══ Text ══
Determine if each of the following are **O(x^2)**
- 17x+11
- x^2+1000
- x * log(x)
- x^4 /2
- 2^x
- floor(x) * ceiling(x)

- yes, 17x + 11 is O(x^2). We can easily use our theorem that
says that if f and g are both O(h), then so is f+g. For x > 17,
x^2 is bigger than 17x, hence 17x is O(x^2). 11 is
**clearly**
O(x^2). Therefore 17x + 11 is O(x^2).
- Similar to the previous part, both x^2 and 1000 are O(x^2),
hence so is the sum.
- x*log(x) is O(x^2). This can be seen as follows: x is O(x)
and log(x) is also O(x). Therefore we take products: x*log(x) is
O(x*x) which is O(x^2). Note we cannot say that x*log(x) is O(x)
like in parts 1 and 2, because that only worked for sums not
products. That is, if f is O(h) and g is O(h), we can only say
that f*g is O(h*h), we cannot say that f*g is O(h).
- No x^4 /2 is not O(x^2). Proof, can there be a C such that
for large enough x,
** x^4 /2 < C*x^2**? Can assume that x
is bigger than 0, so we can divide both sides by x^2. We would
then need that ** x^2 /2 < C** for all sufficiently big x.
Of course this is not true if x is bigger than 2*C.
- Again, no 2^x is not O(x^2). This is one of those "take it
for granted" pairs. Or if you like we could take logs. E.g. if we
had C such that
** 2^x < C* x^2** for all big enough x. But
if we take logs we get ** log(2^x) < log( C*x^2 ) **. Then
simplify ** log(2^x) = x * log(2) = x ** (since we use log
base 2). Also ** log( C * x^2) = log(C) + 2*log(x)**. We are
left with

** log(2^x) = x < log(C) + 2 * log(x)** or

** x < log(C) + 2*log(x)< 3*log(x)** as long as **x**
is bigger than C (to absorb the log(C)). But since we know that
**x** is not O(log(x)), we know this can't be true.
- floor(x) * ceiling(x) is approximately equal to x^2 so it
must surely be O(x^2). Since floor(x) is O(x) and we have our
theorem about products of functions, it suffices to show that
ceiling(x) is O(x). Since ceiling(x) < x+1, this is rather
clear.
═══
● **Problems and tasks**
• 1. Answer these questions using the big-O text:
(a) For x greater than what value does the text say x^2 is bigger than 17x?
(b) What base of logarithm does the text say it uses?
(c) What value does the text say ceiling(x) is less than?
• 2. Extract the passage of the big-O text between "- No x^4 /2" and "bigger than 2*C.", inclusive.
══ Material supplied ══
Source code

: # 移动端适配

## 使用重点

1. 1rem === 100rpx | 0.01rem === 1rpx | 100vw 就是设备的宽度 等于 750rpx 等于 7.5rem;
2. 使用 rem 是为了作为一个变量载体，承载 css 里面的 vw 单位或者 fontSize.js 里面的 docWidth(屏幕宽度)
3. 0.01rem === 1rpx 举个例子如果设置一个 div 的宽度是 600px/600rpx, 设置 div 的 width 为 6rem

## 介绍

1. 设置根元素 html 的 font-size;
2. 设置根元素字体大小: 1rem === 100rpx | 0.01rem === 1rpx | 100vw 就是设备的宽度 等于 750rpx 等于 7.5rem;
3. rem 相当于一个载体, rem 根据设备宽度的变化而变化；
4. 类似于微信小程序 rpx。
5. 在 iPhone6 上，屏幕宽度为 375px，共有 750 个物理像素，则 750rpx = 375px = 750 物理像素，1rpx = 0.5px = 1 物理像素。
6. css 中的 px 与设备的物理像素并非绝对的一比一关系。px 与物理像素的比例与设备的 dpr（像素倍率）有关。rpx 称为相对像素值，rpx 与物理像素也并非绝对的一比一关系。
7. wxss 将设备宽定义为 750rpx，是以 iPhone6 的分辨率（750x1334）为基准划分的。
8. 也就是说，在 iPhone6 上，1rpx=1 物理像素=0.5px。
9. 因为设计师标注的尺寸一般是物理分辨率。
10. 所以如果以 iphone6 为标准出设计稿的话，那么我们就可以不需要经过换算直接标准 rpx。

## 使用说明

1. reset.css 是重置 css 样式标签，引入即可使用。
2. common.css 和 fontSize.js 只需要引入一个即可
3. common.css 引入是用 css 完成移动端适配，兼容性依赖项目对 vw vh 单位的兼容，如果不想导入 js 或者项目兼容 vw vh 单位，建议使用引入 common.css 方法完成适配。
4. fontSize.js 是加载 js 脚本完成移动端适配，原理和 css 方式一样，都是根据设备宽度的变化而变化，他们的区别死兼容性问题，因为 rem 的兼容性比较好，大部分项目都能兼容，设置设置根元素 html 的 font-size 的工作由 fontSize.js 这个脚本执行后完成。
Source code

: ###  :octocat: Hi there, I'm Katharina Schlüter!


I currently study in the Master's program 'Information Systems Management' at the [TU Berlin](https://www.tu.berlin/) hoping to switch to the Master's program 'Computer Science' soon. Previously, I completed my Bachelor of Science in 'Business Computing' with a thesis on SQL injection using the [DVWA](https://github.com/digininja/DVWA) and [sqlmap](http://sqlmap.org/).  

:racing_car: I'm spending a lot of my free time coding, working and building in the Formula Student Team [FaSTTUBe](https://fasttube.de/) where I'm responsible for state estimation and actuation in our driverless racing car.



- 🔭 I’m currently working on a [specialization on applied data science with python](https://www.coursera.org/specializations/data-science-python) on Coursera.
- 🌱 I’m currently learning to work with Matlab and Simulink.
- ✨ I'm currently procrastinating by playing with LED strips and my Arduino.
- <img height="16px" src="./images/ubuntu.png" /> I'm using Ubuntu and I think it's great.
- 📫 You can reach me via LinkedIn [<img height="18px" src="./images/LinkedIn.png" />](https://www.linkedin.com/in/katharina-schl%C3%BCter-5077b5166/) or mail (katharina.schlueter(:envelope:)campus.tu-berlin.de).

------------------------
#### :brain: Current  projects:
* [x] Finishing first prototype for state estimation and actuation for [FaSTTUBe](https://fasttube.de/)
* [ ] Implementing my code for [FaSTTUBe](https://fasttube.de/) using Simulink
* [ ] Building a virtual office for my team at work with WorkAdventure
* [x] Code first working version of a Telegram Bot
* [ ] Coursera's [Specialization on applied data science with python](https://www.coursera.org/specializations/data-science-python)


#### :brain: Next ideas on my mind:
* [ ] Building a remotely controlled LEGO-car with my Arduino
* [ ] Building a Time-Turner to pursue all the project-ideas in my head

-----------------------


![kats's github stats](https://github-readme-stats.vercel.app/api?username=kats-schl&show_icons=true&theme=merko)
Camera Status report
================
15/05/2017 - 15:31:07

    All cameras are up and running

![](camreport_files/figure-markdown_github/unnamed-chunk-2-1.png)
═══
● **Activity answers**
• 1.
(a) 17
(b) Base 2
(c) x+1

• 2.
- No x^4 /2 is not O(x^2). Proof, can there be a C such that
for large enough x,
** x^4 /2 < C*x^2**? Can assume that x
is bigger than 0, so we can divide both sides by x^2. We would
then need that ** x^2 /2 < C** for all sufficiently big x.
Of course this is not true if x is bigger than 2*C.